EXERCISE DETAILS: All of the data needs to come back exactly as written.

PROVIDED MATERIAL:
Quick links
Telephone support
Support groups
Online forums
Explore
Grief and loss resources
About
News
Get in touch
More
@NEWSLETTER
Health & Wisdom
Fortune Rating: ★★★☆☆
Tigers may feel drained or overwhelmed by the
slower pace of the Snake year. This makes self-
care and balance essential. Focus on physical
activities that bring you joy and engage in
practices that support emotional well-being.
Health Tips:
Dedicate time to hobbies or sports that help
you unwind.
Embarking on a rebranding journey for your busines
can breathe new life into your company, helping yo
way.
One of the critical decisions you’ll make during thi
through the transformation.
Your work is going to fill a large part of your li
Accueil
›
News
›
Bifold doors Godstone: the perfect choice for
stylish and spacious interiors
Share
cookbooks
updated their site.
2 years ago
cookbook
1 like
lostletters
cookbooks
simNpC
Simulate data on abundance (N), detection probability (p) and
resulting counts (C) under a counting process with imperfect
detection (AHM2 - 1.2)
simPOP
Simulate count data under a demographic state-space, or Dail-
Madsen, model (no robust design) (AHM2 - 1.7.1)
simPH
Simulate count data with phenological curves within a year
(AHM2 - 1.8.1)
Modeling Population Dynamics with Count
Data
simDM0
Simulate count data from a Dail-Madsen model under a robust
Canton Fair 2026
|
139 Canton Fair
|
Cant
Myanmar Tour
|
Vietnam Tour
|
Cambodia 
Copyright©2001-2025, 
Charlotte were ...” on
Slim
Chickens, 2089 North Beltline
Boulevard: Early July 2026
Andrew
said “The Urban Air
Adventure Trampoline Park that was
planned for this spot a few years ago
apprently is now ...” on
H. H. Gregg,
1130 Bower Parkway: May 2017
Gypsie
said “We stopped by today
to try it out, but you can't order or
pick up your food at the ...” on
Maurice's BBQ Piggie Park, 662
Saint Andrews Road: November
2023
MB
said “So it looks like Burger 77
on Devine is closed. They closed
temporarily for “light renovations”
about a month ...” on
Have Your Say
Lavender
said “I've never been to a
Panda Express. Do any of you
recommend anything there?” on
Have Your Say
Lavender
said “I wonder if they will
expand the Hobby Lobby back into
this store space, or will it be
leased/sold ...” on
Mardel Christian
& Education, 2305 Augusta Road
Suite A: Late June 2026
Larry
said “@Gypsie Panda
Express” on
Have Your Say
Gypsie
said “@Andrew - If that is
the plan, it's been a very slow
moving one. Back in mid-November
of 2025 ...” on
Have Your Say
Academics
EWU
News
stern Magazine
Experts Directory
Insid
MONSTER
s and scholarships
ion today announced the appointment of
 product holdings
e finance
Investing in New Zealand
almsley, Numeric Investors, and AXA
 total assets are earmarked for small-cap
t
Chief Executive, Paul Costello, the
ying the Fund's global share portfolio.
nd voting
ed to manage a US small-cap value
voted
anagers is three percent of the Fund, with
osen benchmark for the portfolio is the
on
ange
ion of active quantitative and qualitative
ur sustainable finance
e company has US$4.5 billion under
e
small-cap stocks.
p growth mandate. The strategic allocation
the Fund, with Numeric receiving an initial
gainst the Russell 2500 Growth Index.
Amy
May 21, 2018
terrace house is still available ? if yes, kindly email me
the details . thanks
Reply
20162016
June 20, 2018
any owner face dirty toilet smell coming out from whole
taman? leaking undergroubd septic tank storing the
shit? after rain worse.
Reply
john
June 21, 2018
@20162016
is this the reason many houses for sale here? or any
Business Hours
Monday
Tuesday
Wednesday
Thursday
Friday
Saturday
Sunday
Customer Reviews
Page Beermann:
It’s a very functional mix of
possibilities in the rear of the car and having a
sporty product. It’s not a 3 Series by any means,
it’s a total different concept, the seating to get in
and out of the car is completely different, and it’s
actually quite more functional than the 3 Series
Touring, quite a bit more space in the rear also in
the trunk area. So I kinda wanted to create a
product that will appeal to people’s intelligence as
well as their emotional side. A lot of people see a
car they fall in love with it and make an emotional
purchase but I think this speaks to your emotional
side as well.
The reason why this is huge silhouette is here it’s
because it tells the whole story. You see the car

THE ANSWER:
Quick links
Telephone support
Support groups
Online forums
Explore
Grief and loss resources
About
News
Get in touch
More
@NEWSLETTER
Health & Wisdom
Fortune Rating: ★★★☆☆
Tigers may feel drained or overwhelmed by the
slower pace of the Snake year. This makes self-
care and balance essential. Focus on physical
activities that bring you joy and engage in
practices that support emotional well-being.
Health Tips:
Dedicate time to hobbies or sports that help
you unwind.
Embarking on a rebranding journey for your busines
can breathe new life into your company, helping yo
way.
One of the critical decisions you’ll make during thi
through the transformation.
Your work is going to fill a large part of your li
Accueil
›
News
›
Bifold doors Godstone: the perfect choice for
stylish and spacious interiors
Share
cookbooks
updated their site.
2 years ago
cookbook
1 like
lostletters
cookbooks
simNpC
Simulate data on abundance (N), detection probability (p) and
resulting counts (C) under a counting process with imperfect
detection (AHM2 - 1.2)
simPOP
Simulate count data under a demographic state-space, or Dail-
Madsen, model (no robust design) (AHM2 - 1.7.1)
simPH
Simulate count data with phenological curves within a year
(AHM2 - 1.8.1)
Modeling Population Dynamics with Count
Data
simDM0
Simulate count data from a Dail-Madsen model under a robust
Canton Fair 2026
|
139 Canton Fair
|
Cant
Myanmar Tour
|
Vietnam Tour
|
Cambodia 
Copyright©2001-2025, 
Charlotte were ...” on
Slim
Chickens, 2089 North Beltline
Boulevard: Early July 2026
Andrew
said “The Urban Air
Adventure Trampoline Park that was
planned for this spot a few years ago
apprently is now ...” on
H. H. Gregg,
1130 Bower Parkway: May 2017
Gypsie
said “We stopped by today
to try it out, but you can't order or
pick up your food at the ...” on
Maurice's BBQ Piggie Park, 662
Saint Andrews Road: November
2023
MB
said “So it looks like Burger 77
on Devine is closed. They closed
temporarily for “light renovations”
about a month ...” on
Have Your Say
Lavender
said “I've never been to a
Panda Express. Do any of you
recommend anything there?” on
Have Your Say
Lavender
said “I wonder if they will
expand the Hobby Lobby back into
this store space, or will it be
leased/sold ...” on
Mardel Christian
& Education, 2305 Augusta Road
Suite A: Late June 2026
Larry
said “@Gypsie Panda
Express” on
Have Your Say
Gypsie
said “@Andrew - If that is
the plan, it's been a very slow
moving one. Back in mid-November
of 2025 ...” on
Have Your Say
Academics
EWU
News
stern Magazine
Experts Directory
Insid
MONSTER
s and scholarships
ion today announced the appointment of
 product holdings
e finance
Investing in New Zealand
almsley, Numeric Investors, and AXA
 total assets are earmarked for small-cap
t
Chief Executive, Paul Costello, the
ying the Fund's global share portfolio.
nd voting
ed to manage a US small-cap value
voted
anagers is three percent of the Fund, with
osen benchmark for the portfolio is the
on
ange
ion of active quantitative and qualitative
ur sustainable finance
e company has US$4.5 billion under
e
small-cap stocks.
p growth mandate. The strategic allocation
the Fund, with Numeric receiving an initial
gainst the Russell 2500 Growth Index.
Amy
May 21, 2018
terrace house is still available ? if yes, kindly email me
the details . thanks
Reply
20162016
June 20, 2018
any owner face dirty toilet smell coming out from whole
taman? leaking undergroubd septic tank storing the
shit? after rain worse.
Reply
john
June 21, 2018
@20162016
is this the reason many houses for sale here? or any
Business Hours
Monday
Tuesday
Wednesday
Thursday
Friday
Saturday
Sunday
Customer Reviews
Page Beermann:
It’s a very functional mix of
possibilities in the rear of the car and having a
sporty product. It’s not a 3 Series by any means,
it’s a total different concept, the seating to get in
and out of the car is completely different, and it’s
actually quite more functional than the 3 Series
Touring, quite a bit more space in the rear also in
the trunk area. So I kinda wanted to create a
product that will appeal to people’s intelligence as
well as their emotional side. A lot of people see a
car they fall in love with it and make an emotional
purchase but I think this speaks to your emotional
side as well.
The reason why this is huge silhouette is here it’s
because it tells the whole story. You see the car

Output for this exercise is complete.